▶ **Work item A**:
Answer these questions from the message about FFT functions for IoTDB:
(i) Which transform does the revised first version start with?
(ii) Which parameter does the revised design remove?
(iii) Which columns are left out when the FFT transforms the input table's numeric columns?
▶ **Work item B**: Write the next part of the message about FFT functions for IoTDB, starting after its last sentence.

(Passage provided)

Re: Built-in FFT/DFT Functions for IoTDB Table Model

Bryan Yang Mon, 15 Jun 2026 23:10:34 -0700

*Hi Yuan Tian,*

Thanks for the detailed feedback. I agree with your suggestions, and I
think they make the v1 scope cleaner.


Based on your comments, I would revise the v1 FFT design as follows:

1. Start with FFT only.

We do not need to expose DFT as a separate TVF in the first version. FFT
can be treated as the practical implementation for frequency-domain
analysis, and DFT can be discussed later if there is a concrete use case.

2. Remove the VALUE parameter.

The FFT TVF can transform all numeric columns from the input table,
excluding the time column and PARTITION BY columns. If users only want to
transform a subset of columns, they can project only those columns in the
DATA subquery.

For example:

SELECT *
FROM FFT(
  DATA => (
    SELECT time, device_id, temperature, speed
    FROM sensor
  ) PARTITION BY device_id ORDER BY time
);

This would produce FFT results for both temperature and speed.

(End Passage provided)
(Information supplied)

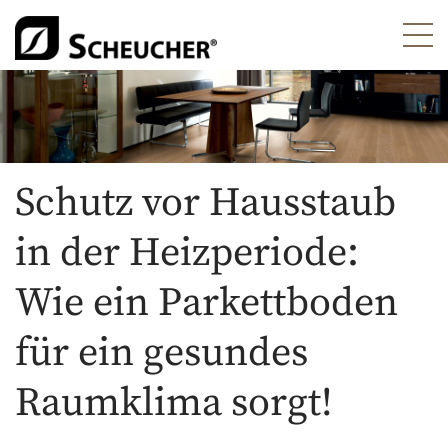
Schutz vor Hausstaub
in der Heizperiode:
Wie ein Parkettboden
für ein gesundes
Raumklima sorgt!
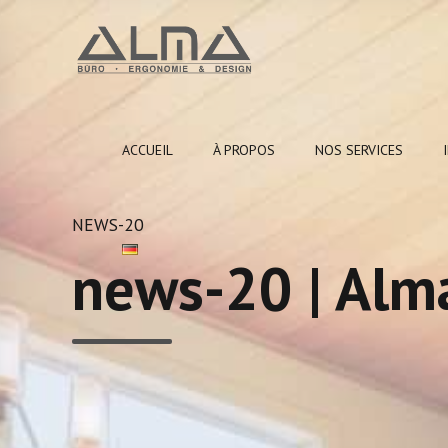
ACCUEIL
À PROPOS
NOS SERVICES
NEWS-20
news-20 | Alm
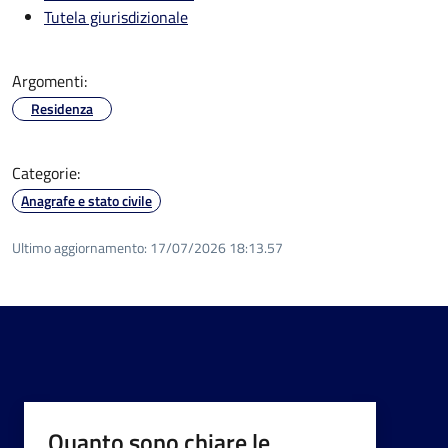
Tutela giurisdizionale
Argomenti:
Residenza
Categorie:
Anagrafe e stato civile
Ultimo aggiornamento:
17/07/2026 18:13.57
Quanto sono chiare le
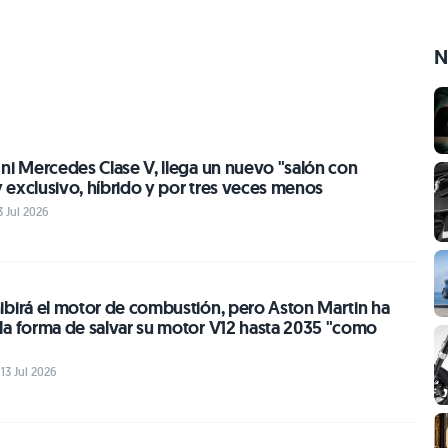
N
ni Mercedes Clase V, llega un nuevo "salón con
 exclusivo, híbrido y por tres veces menos
3 Jul 2026
ibirá el motor de combustión, pero Aston Martin ha
la forma de salvar su motor V12 hasta 2035 "como
13 Jul 2026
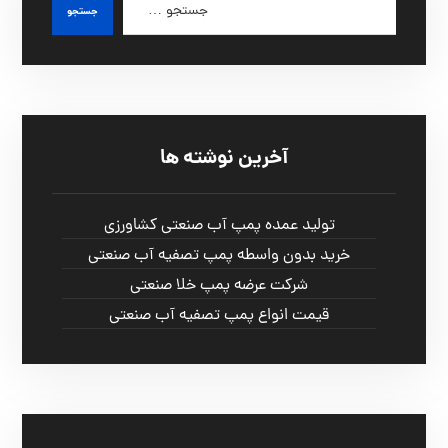
آخرین نوشته ها
تولید عمده پمپ آب صنعتی کشاورزی
خرید بدون واسطه پمپ تصفیه آب صنعتی
شرکت عرضه پمپ خلا صنعتی
قیمت انواع پمپ تصفیه آب صنعتی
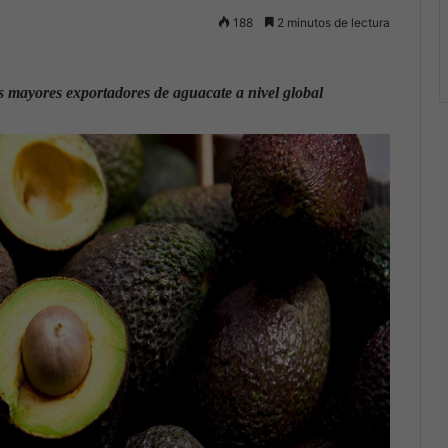
188
2 minutos de lectura
mayores exportadores de aguacate a nivel global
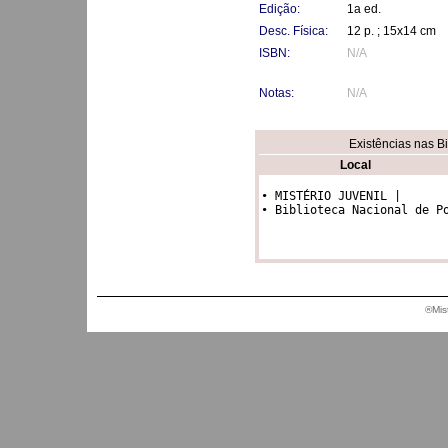
Edição:
1a ed.
Desc. Física:
12 p. ; 15x14 cm
ISBN:
N/A
Notas:
N/A
Existências nas B
Local
• MISTÉRIO JUVENIL |

• Biblioteca Nacional de P
®Mis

(End Information supplied)

▶ **Response A**:
(i) FFT only.
(ii) The VALUE parameter.
(iii) The time column and the PARTITION BY columns.

▶ **Response B**:
3. Use the time column for ordering and sample interval inference.

SAMPLE_INTERVAL can be optional and represented as a duration literal, for
example:

SAMPLE_INTERVAL => 1ms
SAMPLE_INTERVAL => 1s

If SAMPLE_INTERVAL is provided, it overrides the inferred interval.
Otherwise, the interval can be inferred within each partition as:

(last_time - first_time) / (row_count - 1)

For v1, we can assume the input is uniformly sampled and only validate that
timestamps are ascending within each partition.

One small edge case is when a partition has fewer than two rows. In that
case, if SAMPLE_INTERVAL is not provided, the function cannot infer the
interval. I think we should either reject that partition/query or require
SAMPLE_INTERVAL for such cases.

4. Output the full spectrum only in v1.

This keeps the behavior close to numpy.fft.fft. One-sided output can be
considered later, possibly as a separate option or function.

5. Keep the output schema minimal.

For v1, the output schema can include partition columns, frequency_index,
frequency, and real/imaginary output columns for each transformed value
column:

partition columns...,
frequency_index,
frequency,
temperature_real,
temperature_imag,
speed_real,
speed_imag

Amplitude and phase can be added later as convenience columns if users need
them.

6. Keep N and NORM out of the v1 signature.

For the first version, I also think we can avoid exposing N and NORM.

The transform length can default to the input length of each partition. The
normalization behavior can follow the default behavior of numpy.fft.fft.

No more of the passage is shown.